Guernsey Press

‘Public money needed for private housing'

A call is being made for the States to look again at using public money to fund private housebuilding and home ownership.

Last updated
Deputy Sasha Kazantseva-Miller is leading proposals for a new housing committee. (33410058)

Thousands of homeowners are still living in properties which were built or bought with financial support through various subsidy schemes run by the States during most of the 20th century.

Although mortgage holders still receive tax relief on interest payments, the States’ last major subsidy scheme for private housing was scrapped 15 years ago. Since then, average house purchase prices have risen nearly three times faster than average earnings, leaving Guernsey with the least affordable housing in western Europe.

Now Deputy Sasha Kazantseva-Miller, who is leading proposals for a new housing committee, has called on the States to consider pumping taxpayers’ money into new schemes to help islanders get onto the housing ladder – if it is serious about alleviating the island’s housing crisis.

  • Listen to the full interview with Deputy Sasha Kazantseva-Miller on the latest Guernsey Press Politics Podcast Kiosk Politics episode

‘We definitely need to be looking at some kind of financing because people are struggling,’ she said.

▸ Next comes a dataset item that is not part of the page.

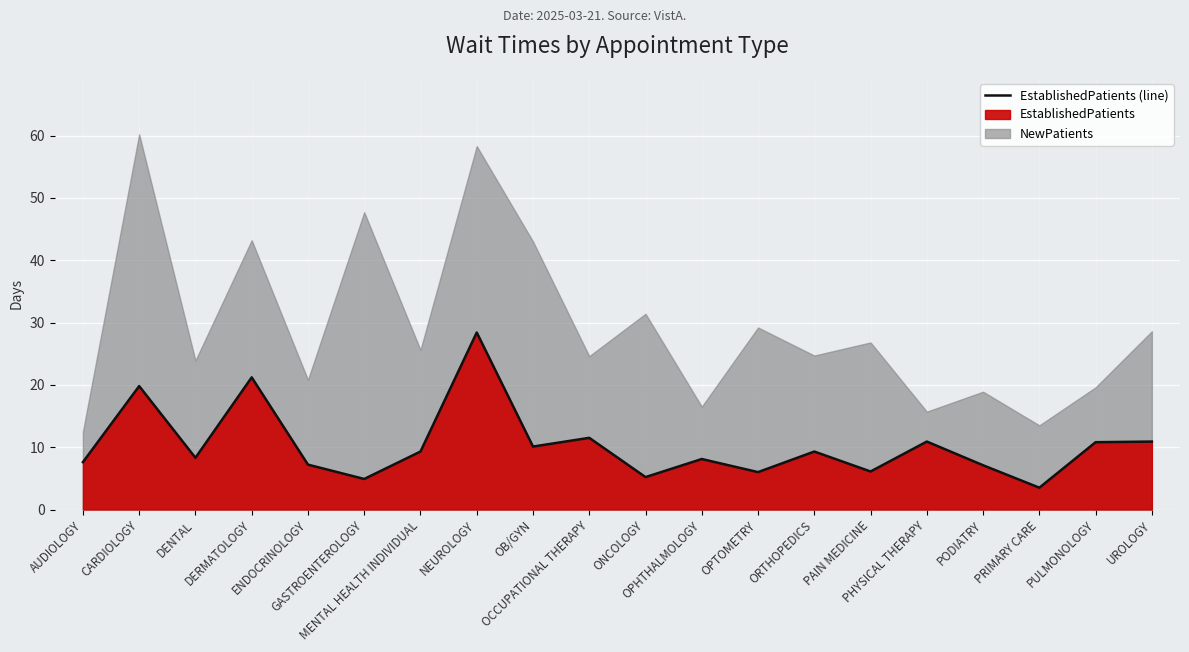

Reading left to right, list all the values displayed in this chart.

AUDIOLOGY=7.6	CARDIOLOGY=19.8	DENTAL=8.3	DERMATOLOGY=21.2	ENDOCRINOLOGY=7.2	GASTROENTEROLOGY=4.9	MENTAL HEALTH INDIVIDUAL=9.3	NEUROLOGY=28.4	OB/GYN=10.1	OCCUPATIONAL THERAPY=11.5	ONCOLOGY=5.2	OPHTHALMOLOGY=8.1	OPTOMETRY=6.0	ORTHOPEDICS=9.3	PAIN MEDICINE=6.1	PHYSICAL THERAPY=10.9	PODIATRY=7.1	PRIMARY CARE=3.5	PULMONOLOGY=10.8	UROLOGY=10.9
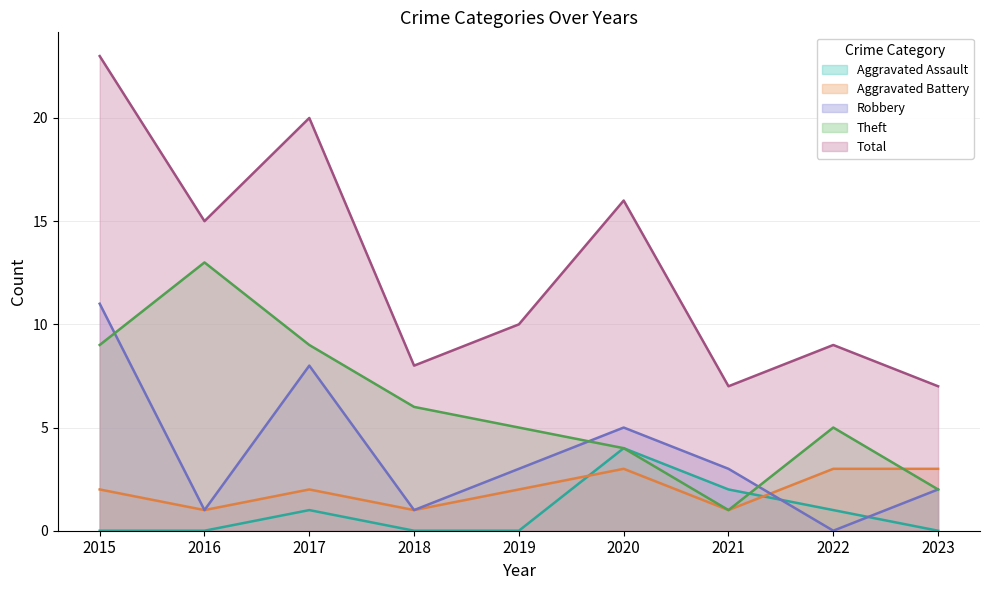

The Aggravated Assault series shows -2 at 2015. True or false?

False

‘Guernsey’s housing policy was rooted in helping private home ownership.

The first loans were made over 100 years ago to people trying to get on the housing ladder. Then we had the Homes For Workers programme, especially in the 1950s, 60s and 70s, where the States helped enable home ownership of about 4,000 homes.

‘Historically, the States has done more on private home ownership than on social housing. Those 4,000 private homes are more than all the social housing stock we have got.’

Speaking on the latest Guernsey Press Politics Podcast, Deputy Kazantseva-Miller proposed a more active role for the States in building more affordable housing – ‘affordable with a small a’ – in the private sector, as well as social housing.

She suggested that could include the States sponsoring new methods of constructing homes, and bulk buying materials to keep down costs and would like to see ‘a costed and timed delivery plan’, after an assessment of all options available to the States to support the construction of private sector as well as social housing.

For more than 20 years, committees with responsibility for housing have opposed using public money to subsidise construction or purchase of private homes, believing that earlier such schemes helped fuel house price inflation.

But Deputy Kazantseva-Miller wants to see that approach reconsidered as part of a new package of incentives and penalties to stimulate housebuilding.

‘I think unlocking both private and social housing through joint ventures is going to be absolutely critical, partly because developers want to build but are struggling given the condition of some sites.

‘I also think there have to be penalties in relation to sites allocated for housing which are not coming forward. When we allocate land, it’s the supply for the next five years. If developers and landowners are not expecting or wanting to develop in that period of time, there has to be some mechanism to say you cannot be sitting on this land because it’s a strategic requirement that this land has to be built on.

‘We cannot afford people to be sitting on housing allocation sites for decades.’

A requete led by Deputy Kazantseva-Miller, and signed by six other States members, which proposes the creation of a new housing committee from the start of the next States term, will be debated by the Assembly in September. She declined to say whether she would want to lead the new committee, saying that would be ‘premature’.